Paul Cezanne 

(1839-1906)

Mont St. Victoire

Mont St. Victoire, near Aix-en Provence, is a subject that Cezanne revisited many times from the early 1880s until his death. In all these paintings he combines a remarkable faithfulness to what he observed with a deep awareness of his emotional responses – a skill that he achieved only after much hard work and rigid self-discipline.

Cezanne did not attempt to represent a superficial imitation of the landscape; rather, he intended to create work that would be both beautiful to look at and the artistic equivalent to what he himself had seen and felt in front of nature.

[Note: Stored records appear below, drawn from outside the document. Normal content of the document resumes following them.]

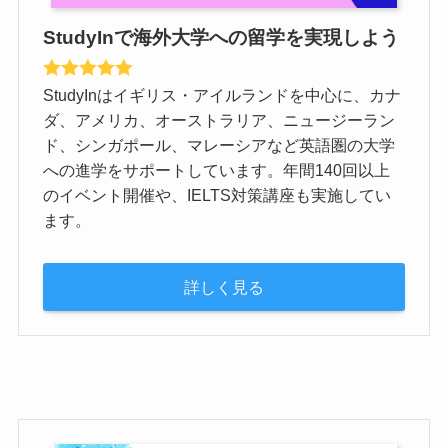
StudyInで海外大学への留学を実現しよう
StudyInはイギリス・アイルランドを中心に、カナ
ダ、アメリカ、オーストラリア、ニュージーラン
ド、シンガポール、マレーシアなど英語圏の大学
への進学をサポートしています。年間140回以上
のイベント開催や、IELTS対策講座も実施してい
ます。
詳しく見る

Around the fixed framework of the tree and certain key points such as the buildings, Cezanne appears to be measuring distances and angles, each mark corresponding to something seen in the landscape itself.

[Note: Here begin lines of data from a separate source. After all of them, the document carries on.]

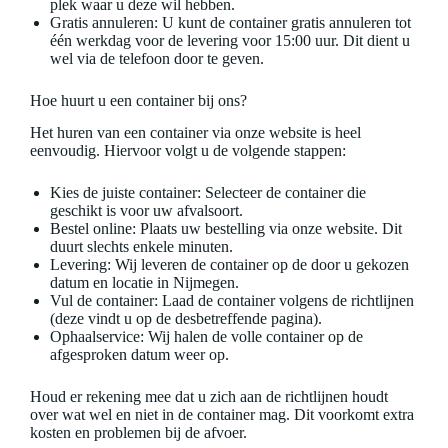
plek waar u deze wil hebben.
Gratis annuleren: U kunt de container gratis annuleren tot
één werkdag voor de levering voor 15:00 uur. Dit dient u
wel via de telefoon door te geven.
Hoe huurt u een container bij ons?
Het huren van een container via onze website is heel
eenvoudig. Hiervoor volgt u de volgende stappen:
Kies de juiste container: Selecteer de container die
geschikt is voor uw afvalsoort.
Bestel online: Plaats uw bestelling via onze website. Dit
duurt slechts enkele minuten.
Levering: Wij leveren de container op de door u gekozen
datum en locatie in Nijmegen.
Vul de container: Laad de container volgens de richtlijnen
(deze vindt u op de desbetreffende pagina).
Ophaalservice: Wij halen de volle container op de
afgesproken datum weer op.
Houd er rekening mee dat u zich aan de richtlijnen houdt
over wat wel en niet in de container mag. Dit voorkomt extra
kosten en problemen bij de afvoer.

Cezanne never allowed himself to become an impassive eye. In the sensitively modulated color and the gentle movement of the brushstrokes he reveals a strong, though controlled, emotional response to his subject.

There seems to be a restless motion in the branches of the pine tree, and the mountain is fuller and larger than in real life. After the death of his father in 1886, Cezanne grew in artistic maturity and increasingly allowed his emotional response to assert itself.

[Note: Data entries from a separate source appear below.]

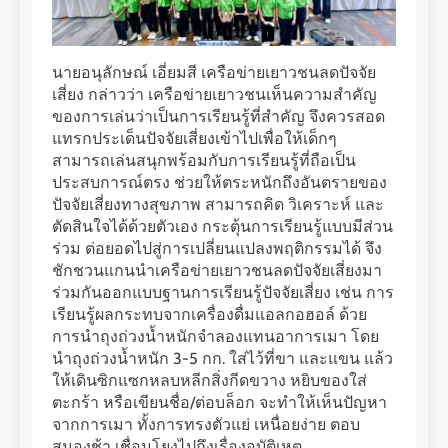
นายอนุลักษณ์ เอี่ยมสี เครือข่ายเยาวชนลดปัจจัย
เสี่ยง กล่าวว่า เครือข่ายเยาวชนเห็นความสำคัญ
ของการเล่นว่าเป็นการเรียนรู้ที่สำคัญ จึงควรสอด
แทรกประเด็นปัจจัยเสี่ยงเข้าไปเพื่อให้เด็กๆ
สามารถเล่นสนุกพร้อมกับการเรียนรู้ที่ถือเป็น
ประสบการณ์ตรง ช่วยให้ตระหนักถึงอันตรายของ
ปัจจัยเสี่ยงทางสุขภาพ สามารถคิด วิเคราะห์ และ
ตัดสินใจได้ด้วยตัวเอง กระตุ้นการเรียนรู้แบบมีส่วน
ร่วม ต่อยอดไปสู่การเปลี่ยนแปลงพฤติกรรมได้ จึง
ชักชวนแกนนำเครือข่ายเยาวชนลดปัจจัยเสี่ยงมา
ร่วมกันออกแบบฐานการเรียนรู้ปัจจัยเสี่ยง เช่น การ
เรียนรู้ผลกระทบจากเครื่องดื่มแอลกอฮอล์ ด้วย
การนำถุงถ่วงน้ำหนักจำลองแทนอาการเมา โดย
นำถุงถ่วงน้ำหนัก 3-5 กก. ใส่ไว้ที่ขา และแขน แล้ว
ให้เดินซิกแซกหลบหลีกสิ่งกีดขวาง หยิบของใส่
ตะกร้า หรือเขียนชื่อ/ต่อบล็อก จะทำให้เห็นปัญหา
จากการเมา ทั้งการทรงตัวแย่ เหนื่อยง่าย ตอบ
สนองช้า เชื่อมโยงไปถึงเรื่องอุบัติเหตุ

Cezanne’s landscapes often took him weeks or months to complete. The difficulty was that the detail was always changing as the light changed – and even as Cezanne moved his position. In other words, there never came a moment when he deemed the work to be finished. This is one of the reasons for his sense of failure and the reason why he rarely signed his work.

This work was so admired by a young poet, Joachim Gasquet, that Cezanne gave him the painting, adding his signature as a sign of friendship.